Diabetes mellitus (DM) is a chronic disease characterized by hyperglycemia that leads to diabetic nephropathy (DN). We showed that P2X7, a purinergic receptor, was highly expressed in DM; however, when oxidative stress was controlled, renal NO recovered, and the activation of this receptor remained significantly reduced. The aim of this study was to assess the influence of NO on the P2X7 and apoptosis in mouse immortalized mesangial cells (MiMC) cultured in high glucose (HG) medium.

METHODS

MiMCs were cultured with DMEM and exposed to normal glucose (NG), mannitol (MA), or HG. Cell viability was assessed by an automated counter. Supernatants were collected for NO quantification, and proteins were extracted for analysis of NO synthases (iNOS and eNOS), caspase-3, and P2X7.

RESULTS

Cell viability remained above 90% in all groups.
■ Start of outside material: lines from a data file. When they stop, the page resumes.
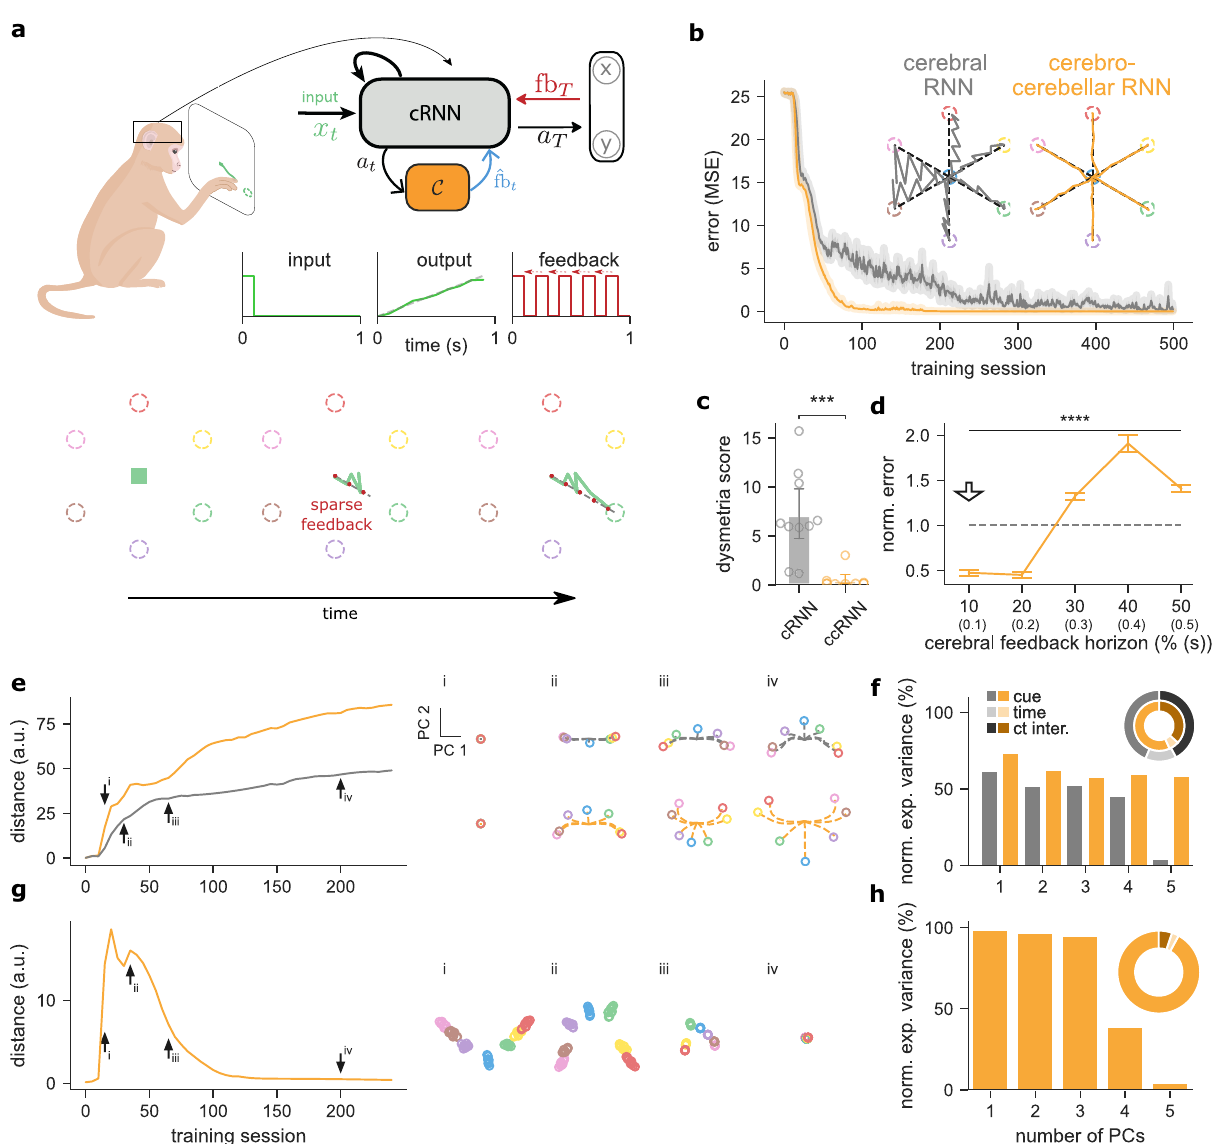
(grey) and ccRNN (orange) models. Arrows highlight training sessions of cue- speci fi c demixed principal components (dPCs) plotted on the right for early (i), early-mid (ii), mid (iii) and late (iv) learning, for both cRNN (top) and ccRNN (bot- tom). Dashed lines represent the trajectory of the 2D neural dynamics throughout the task (circle represents last timestep). f Normalised cue-speci fi c explained var- ianceoftheRNNforbothcRNN(gray)andccRNN(orange).Circularplotshowsthe total explained variance for cue (medium-dark colours), time (light colours) and cue-time interaction (dark colours) task variables. g Euclidean distance of the cue- speci fi ctwo-dimensionalneuralactivity for the cerebellarnetwork(orange, ccRNN model).Arrowsindicatetrainingsessionshighlighted ontheright(i – iv)as in( e ).In contrast to the cerebral network ( g ) here there is no task trajectory enco- ded — multiplecirclesrepresentthetemporalpointsduringthetask. h Normalised explained variance for cue-speci fi c dPCs of the cerebellar network. Circular plot colour-coding same as ( f ). *** p <0.001, **** p <0.0001 (two-sided paired t -test between cRNN and ccRNN). The animal drawing used in ( a ) is available at https:// www.scidraw.io/drawing/445 with a Creative Commons license (https:// creativecommons.org/licenses/by/4.0/). Error bars represent mean±SEM across 10 different initial conditions. Source data are provided as a Source Data fi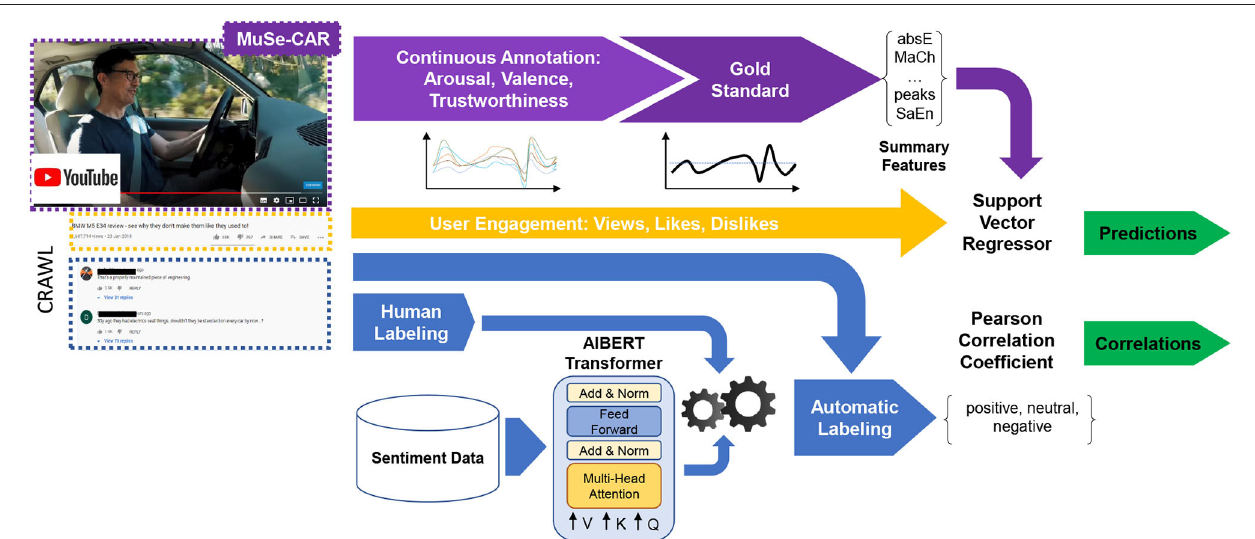
FIGURE 2 | A comprehensive overview of the approach, as explained in Section 4. Statistics derived from continuous emotion and trustworthiness (purple), automatic sentiment labeling of YouTube comments (blue), and user engagement data (orange) are preprocessed to investigate correlations and predict engagement from features. The development of our signal feature extraction as a cornerstone of our analysis is described in detail in Section 4.1. With its help, we aim to uncover relationships to engagement data (cf.Section 4.3) and the sentiment of the comments predicted by our trained network (cf.Section 4.2). They also serve as input to our regression experiments to predict user engagement (cf.Section 4.5).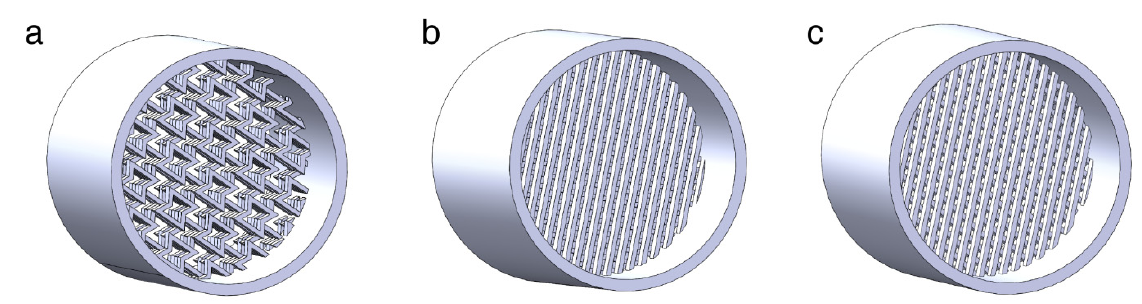
Figure 4. Three different patterns of fluid simulation models with concave hexagon ( a ), triangle ( b ), and orthogonal ( c ) .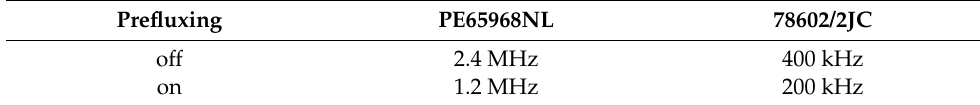
Table 3. Lowest limit improvement achievable with prefluxing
There was a significant increase in the proliferation of cells in HG compared to MA and NG. NO, iNOS, caspase-3, and P2X7 were significantly increased in HG compared to NG and MA, with no changes in eNOS. We observed that there was a strong and significant correlation between P2X7 and NO.

DISCUSSION

The main finding was that the production of NO by iNOS was positively correlated with the increase of P2X7 in MCs under HG conditions, showing that there is a common stimulus between them and that NO interacts with the P2X7 pathway, contributing to apoptosis in experimental DM. These findings could be relevant to studies of therapeutic targets for the prevention and/or treatment of hyperglycemia-induced kidney damage to delay DN progression.